I lay the dress down on the bed, and I walked over to where I kept her urn. I reached down to pick it up and a cold chill came over me. Chill bumps lined my limbs. I lifted it to my stomach and clung to it as I did on the long ride to Alabama. This was my mother; this is what a hug from her feels like now.

“Whatcha doin’?” Trevor asked as he walked in.

“Nothing,” I whispered.

“Are you okay?” His voice seemed concerned.

“Yeah, I just miss her sometimes.” Tears welled up and overflowed my lids.

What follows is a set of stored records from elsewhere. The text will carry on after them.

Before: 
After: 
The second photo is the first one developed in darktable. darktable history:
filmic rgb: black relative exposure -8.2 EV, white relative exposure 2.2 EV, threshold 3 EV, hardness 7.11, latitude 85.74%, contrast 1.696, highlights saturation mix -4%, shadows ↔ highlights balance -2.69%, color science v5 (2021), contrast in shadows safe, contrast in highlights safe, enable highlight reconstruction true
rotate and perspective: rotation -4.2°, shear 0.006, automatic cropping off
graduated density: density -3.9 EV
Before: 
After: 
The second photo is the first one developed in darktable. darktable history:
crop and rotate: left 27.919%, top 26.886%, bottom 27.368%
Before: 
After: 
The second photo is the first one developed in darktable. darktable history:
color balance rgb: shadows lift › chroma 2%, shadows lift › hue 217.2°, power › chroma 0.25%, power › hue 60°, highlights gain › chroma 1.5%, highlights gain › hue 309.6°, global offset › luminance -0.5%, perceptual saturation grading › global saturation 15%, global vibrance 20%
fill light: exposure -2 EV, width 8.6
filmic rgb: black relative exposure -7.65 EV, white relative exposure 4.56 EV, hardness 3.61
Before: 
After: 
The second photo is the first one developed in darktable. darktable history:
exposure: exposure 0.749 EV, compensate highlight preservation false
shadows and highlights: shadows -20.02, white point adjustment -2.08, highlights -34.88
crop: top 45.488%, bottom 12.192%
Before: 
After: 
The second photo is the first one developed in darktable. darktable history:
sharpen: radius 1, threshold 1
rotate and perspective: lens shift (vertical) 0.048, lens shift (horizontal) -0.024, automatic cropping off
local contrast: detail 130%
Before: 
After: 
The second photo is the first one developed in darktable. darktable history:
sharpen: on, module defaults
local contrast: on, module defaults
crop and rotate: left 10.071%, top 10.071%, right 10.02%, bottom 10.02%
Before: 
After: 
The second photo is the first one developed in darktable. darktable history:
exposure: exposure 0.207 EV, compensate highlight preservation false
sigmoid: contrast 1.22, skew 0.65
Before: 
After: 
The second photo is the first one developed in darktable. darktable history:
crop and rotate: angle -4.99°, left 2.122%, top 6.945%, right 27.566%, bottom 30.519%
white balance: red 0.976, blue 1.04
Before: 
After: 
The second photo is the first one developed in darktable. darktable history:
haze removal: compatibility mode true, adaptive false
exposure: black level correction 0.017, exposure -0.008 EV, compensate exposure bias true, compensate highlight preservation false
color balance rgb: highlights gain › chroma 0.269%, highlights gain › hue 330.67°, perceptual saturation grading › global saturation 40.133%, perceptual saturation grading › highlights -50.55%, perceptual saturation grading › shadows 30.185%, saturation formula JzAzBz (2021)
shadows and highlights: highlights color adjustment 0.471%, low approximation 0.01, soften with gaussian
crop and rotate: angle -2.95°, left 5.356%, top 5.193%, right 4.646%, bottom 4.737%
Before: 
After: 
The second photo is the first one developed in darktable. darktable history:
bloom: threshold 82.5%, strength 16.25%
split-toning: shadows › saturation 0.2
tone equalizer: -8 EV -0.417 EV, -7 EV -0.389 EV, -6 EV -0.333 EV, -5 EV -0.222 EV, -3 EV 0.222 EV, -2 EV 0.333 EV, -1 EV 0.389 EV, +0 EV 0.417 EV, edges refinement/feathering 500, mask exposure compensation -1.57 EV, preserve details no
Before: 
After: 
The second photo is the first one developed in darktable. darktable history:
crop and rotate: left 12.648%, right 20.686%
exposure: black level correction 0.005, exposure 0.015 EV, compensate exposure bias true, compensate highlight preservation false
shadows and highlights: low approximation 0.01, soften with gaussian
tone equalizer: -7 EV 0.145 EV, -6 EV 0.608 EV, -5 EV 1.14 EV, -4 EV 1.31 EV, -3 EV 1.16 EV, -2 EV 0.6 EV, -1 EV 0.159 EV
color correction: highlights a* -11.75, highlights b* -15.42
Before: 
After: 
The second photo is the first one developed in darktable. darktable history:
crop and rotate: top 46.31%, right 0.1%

He walked over to me, gently took her out of my hands, and sat down next to me on the bed.

“It’s normal to miss her. I’m sorry that you had to go through that.” I could feel the sincerity in what he was saying. I rarely have ever heard an apology of any sort out of him, and I more rarely have had conversations about my past with him.

“It hurts… not having her here, not having a mom.”

“You may not have a mom, but you do have a family. I’m your family, and I love you with everything in me.” He put his arms around my waist and pulled me close. I lay my head on his shoulder and thought about the truth in what he said. He was right; he is my family now. He is the only “real” relationship I have. I clung to him.

“You will always be the love of my life,” he said in a soft voice. I wanted so bad to nod in agreement or say, “And you’re mine.” Instead, I just leaned in to kiss his vulnerable lips. I couldn’t help but want to love him in this moment. I did love him; I just couldn’t tell him that I loved someone else more. For now I will enjoy the moment of only being his.

Tales is a blending of all things fairy tale. In Underland, Rowena finds out that the stories she grew up hearing may not be fictional after all. Stay tuned for more about this novel as it unfolds.

2 comments:

Emily D. Wood said...

I think that it is so amazing that you have completed an entire novel. I have been sitting around writing and dreaming about doing it for years. This seems like something I would love to read!

Vanessa K. Eccles said...

Emily, I would have never been able to finish it if I were in school at the time. I have been working on my second book for 3 years now, and I probably won't finish until after I graduate. Being a student seriously limits our writing time.